Barrio of Puerto Rico

Hato Puerco is a barrio in the municipality of Canóvanas, Puerto Rico. Its population in 2010 was 7,379.

==History==
Hato Puerco was in Spain's gazetteers until Puerto Rico was ceded by Spain in the aftermath of the Spanish–American War under the terms of the Treaty of Paris of 1898 and became an unincorporated territory of the United States. In 1899, the United States Department of War conducted a census of Puerto Rico finding that the population of Hato Puerco barrio, which was in the municipality of Loíza, was 3,139.

Historical population
| Census | Pop. | Note | %± |
| 1900 | 3,139 |  | — |
| 1940 | 3,555 |  | — |
| 1950 | 3,460 |  | −2.7% |
| 1960 | 3,689 |  | 6.6% |
| 1970 | 4,417 |  | 19.7% |
| 1980 | 4,866 |  | 10.2% |
| 1990 | 6,793 |  | 39.6% |
| 2000 | 7,361 |  | 8.4% |
| 2010 | 7,379 |  | 0.2% |
U.S. Decennial Census 1899 (shown as 1900) 1910-1930 1930-1950 1980-2000 2010

==Sectors==
Barrios (which are, in contemporary times, roughly comparable to minor civil divisions) in turn are further subdivided into smaller local populated place areas/units called sectores (sectors in English). The types of sectores may vary, from normally sector to urbanización to reparto to barriada to residencial, among others.

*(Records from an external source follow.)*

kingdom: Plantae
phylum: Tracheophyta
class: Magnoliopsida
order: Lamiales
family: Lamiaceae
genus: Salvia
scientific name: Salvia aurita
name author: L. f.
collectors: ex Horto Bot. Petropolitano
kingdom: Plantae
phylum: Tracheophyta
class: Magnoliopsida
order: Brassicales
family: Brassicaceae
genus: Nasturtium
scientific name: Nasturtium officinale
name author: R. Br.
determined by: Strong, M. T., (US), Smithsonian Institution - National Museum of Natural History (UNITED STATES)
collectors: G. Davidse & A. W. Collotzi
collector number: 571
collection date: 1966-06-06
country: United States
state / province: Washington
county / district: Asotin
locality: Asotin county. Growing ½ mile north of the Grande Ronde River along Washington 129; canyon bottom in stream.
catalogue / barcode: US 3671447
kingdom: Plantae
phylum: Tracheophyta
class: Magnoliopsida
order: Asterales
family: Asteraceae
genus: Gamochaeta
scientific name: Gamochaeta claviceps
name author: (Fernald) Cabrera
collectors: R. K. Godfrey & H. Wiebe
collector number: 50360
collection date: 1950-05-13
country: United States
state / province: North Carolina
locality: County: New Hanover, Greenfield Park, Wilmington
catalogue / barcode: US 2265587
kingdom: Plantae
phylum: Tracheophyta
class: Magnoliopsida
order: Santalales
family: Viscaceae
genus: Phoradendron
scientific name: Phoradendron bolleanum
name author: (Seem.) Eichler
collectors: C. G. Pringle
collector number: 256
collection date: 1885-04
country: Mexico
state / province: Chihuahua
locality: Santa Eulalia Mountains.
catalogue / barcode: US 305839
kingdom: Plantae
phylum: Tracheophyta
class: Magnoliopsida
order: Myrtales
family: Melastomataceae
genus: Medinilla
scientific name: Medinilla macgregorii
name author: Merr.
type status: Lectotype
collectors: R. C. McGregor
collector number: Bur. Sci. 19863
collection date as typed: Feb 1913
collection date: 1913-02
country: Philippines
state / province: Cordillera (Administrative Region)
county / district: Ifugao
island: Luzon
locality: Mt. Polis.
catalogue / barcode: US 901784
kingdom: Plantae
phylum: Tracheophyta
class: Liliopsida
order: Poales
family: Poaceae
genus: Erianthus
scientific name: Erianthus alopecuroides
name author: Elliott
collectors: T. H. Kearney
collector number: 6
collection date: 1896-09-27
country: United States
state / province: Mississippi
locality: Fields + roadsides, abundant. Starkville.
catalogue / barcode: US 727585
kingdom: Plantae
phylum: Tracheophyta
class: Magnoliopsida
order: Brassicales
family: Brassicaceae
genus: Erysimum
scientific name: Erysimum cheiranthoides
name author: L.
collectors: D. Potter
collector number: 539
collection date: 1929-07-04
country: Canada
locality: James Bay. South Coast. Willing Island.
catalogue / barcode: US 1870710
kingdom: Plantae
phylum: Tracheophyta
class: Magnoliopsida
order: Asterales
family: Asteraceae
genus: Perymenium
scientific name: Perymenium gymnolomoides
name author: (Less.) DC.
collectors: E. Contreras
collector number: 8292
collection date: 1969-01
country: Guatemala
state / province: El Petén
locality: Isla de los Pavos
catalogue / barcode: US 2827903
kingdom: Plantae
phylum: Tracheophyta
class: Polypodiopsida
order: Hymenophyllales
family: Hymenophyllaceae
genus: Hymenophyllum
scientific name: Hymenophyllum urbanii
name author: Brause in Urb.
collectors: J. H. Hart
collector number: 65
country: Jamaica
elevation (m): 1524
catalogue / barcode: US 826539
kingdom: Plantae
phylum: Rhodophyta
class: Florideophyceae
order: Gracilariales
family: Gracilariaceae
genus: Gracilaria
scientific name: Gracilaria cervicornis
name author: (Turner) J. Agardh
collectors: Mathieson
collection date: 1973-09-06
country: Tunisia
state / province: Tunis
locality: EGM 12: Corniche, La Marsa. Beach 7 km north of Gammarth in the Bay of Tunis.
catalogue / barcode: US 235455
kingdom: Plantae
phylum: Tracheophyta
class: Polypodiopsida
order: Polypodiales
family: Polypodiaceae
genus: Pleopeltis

The following sectors are in the Campo Rico comunidad of Hato Puerco barrio:

Camino Los Matos, Camino Los Navarro, Carretera 185, Finca Pozos, Parcelas Alturas de Campo Rico, Parcelas Campo Rico, Sector Belia, Sector Canovanillas, Sector Chorrito, Sector El Purgatorio, Sector Febo, Sector La Marina, Sector La Vega, Sector Loma del Viento, Sector Los González, Sector Maga, Sector Puente Moreno, Sector Toma de Agua, and Urbanización Las Haciendas.

The following sectors are in Palma Sola in Hato Puerco:

Carretera 957, Sector El Hoyo, Sector Los Castros, Sector Maga, and Sector Peniel.